Ab urbe condita
Titus Livius (Livy)
Livy. History of Rome, Volumes 1-2. Roberts, Canon, Rev, translator. London, New York: J. M. Dent and Sons; E. P. Dutton and Co., 1912.
They were universally thanked, and the senate made a decree that the Dictator should ask the people to elect two aediles from amongst the patricians, and that the senate should confirm all the elections of that year.
This year will be noteworthy for the first consulship held by a plebeian, and also for two new magistracies, the praetorship, and the curule aedileship. These offices the patricians created in their own interest as an equivalent for their concession of one consulship to the plebs, who bestowed it on L. Sextius, the man who had secured it for them.
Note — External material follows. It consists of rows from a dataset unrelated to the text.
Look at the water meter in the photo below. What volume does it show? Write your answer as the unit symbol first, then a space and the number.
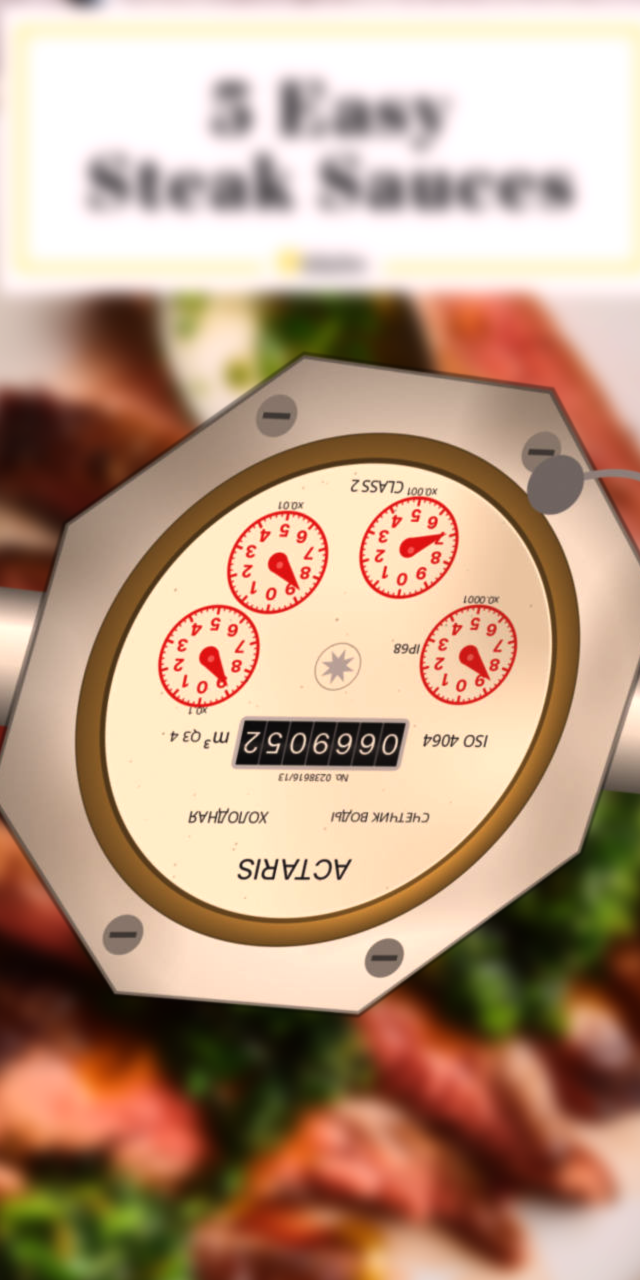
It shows m³ 669052.8868
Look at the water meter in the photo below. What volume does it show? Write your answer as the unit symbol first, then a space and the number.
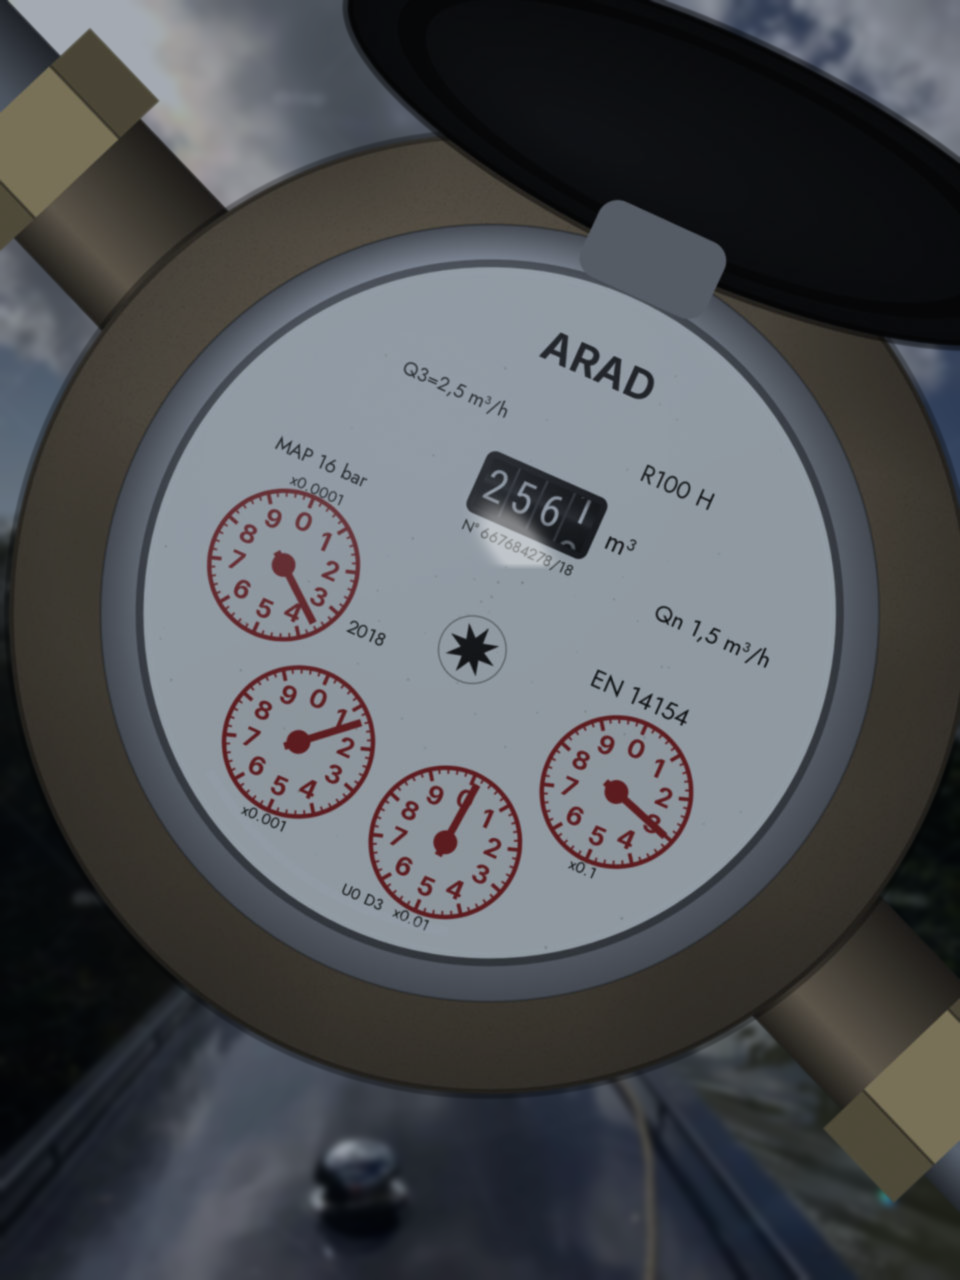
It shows m³ 2561.3013
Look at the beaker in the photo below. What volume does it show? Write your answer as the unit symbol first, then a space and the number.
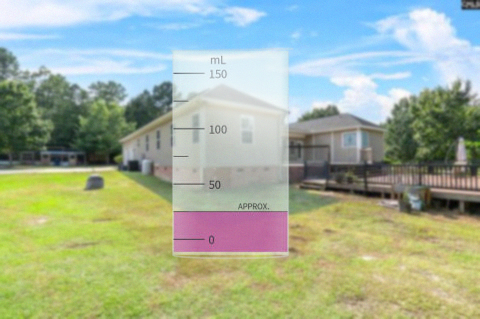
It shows mL 25
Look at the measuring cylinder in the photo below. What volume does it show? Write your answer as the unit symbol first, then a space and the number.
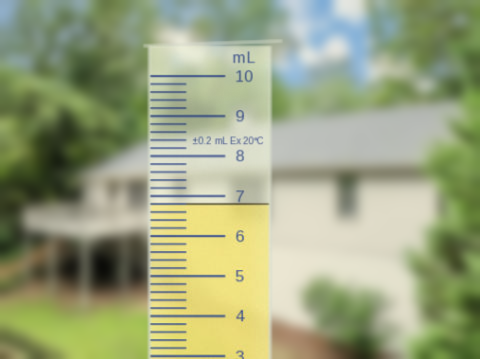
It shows mL 6.8
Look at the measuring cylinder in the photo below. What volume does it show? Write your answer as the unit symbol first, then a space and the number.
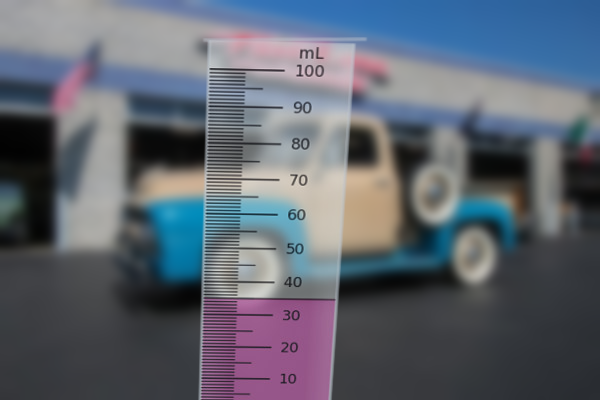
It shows mL 35
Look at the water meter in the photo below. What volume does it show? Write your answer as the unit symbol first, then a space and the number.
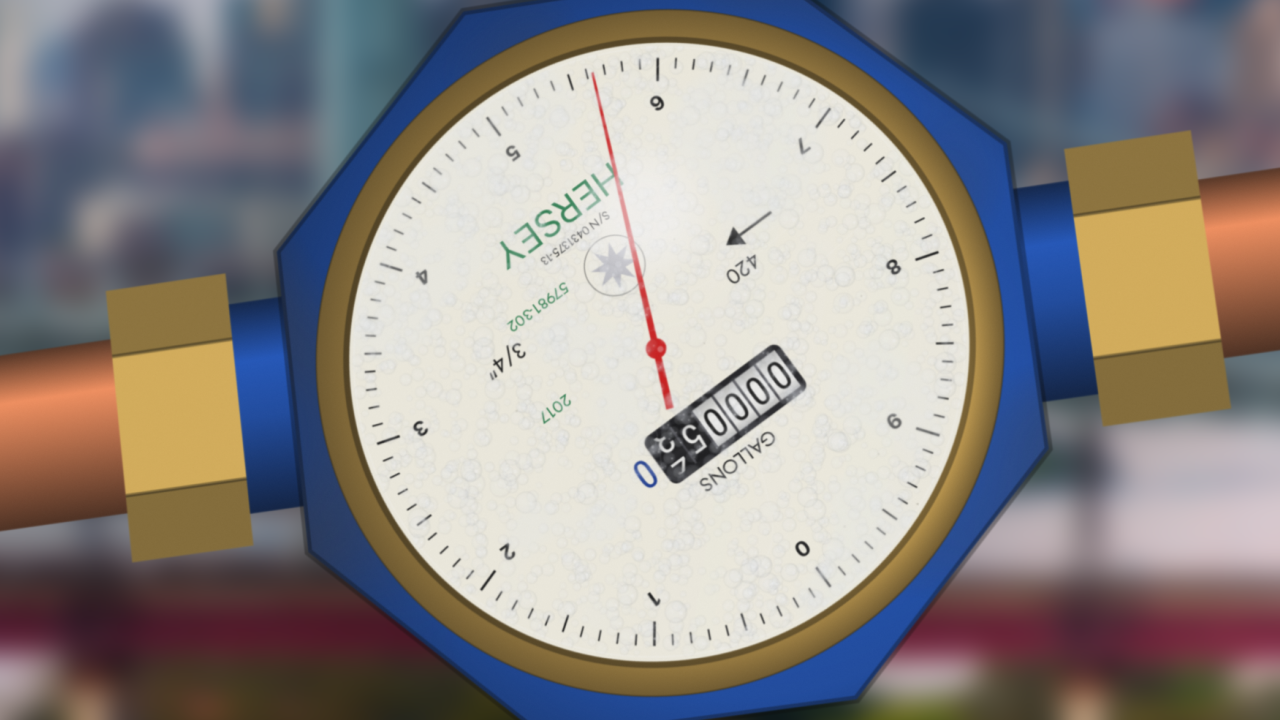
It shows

The patricians secured the praetorship for Sp. Furius, the son of old Camillus, and the two aedileships for Gnaeus Quinctius Capitolinus and P. Cornelius Scipio, members of their own order. L. Aemilius Mamercus was elected from the patricians as colleague to L. Sextius.
The main themes of discussion at the beginning of the year were the Gauls, about whom it was rumoured that after wandering by various routes through Apulia they had reunited their forces, and the Hernici, who were reported to have revolted.
All preparations were deferred with the sole purpose of preventing any action from being taken by the plebeian consul; everything was quiet and silent in the City, as though a suspension of all business had been proclaimed, with the one exception of the tribunes of the plebs.
They did not silently submit to the procedure of the nobility in appropriating to themselves three patrician magistrates, sitting in curule chairs and clothed in the praetexta like consuls, as a set-off against one plebeian consul —
the praetor even administering justice, as though he were a colleague of the consuls and elected under the same auspices.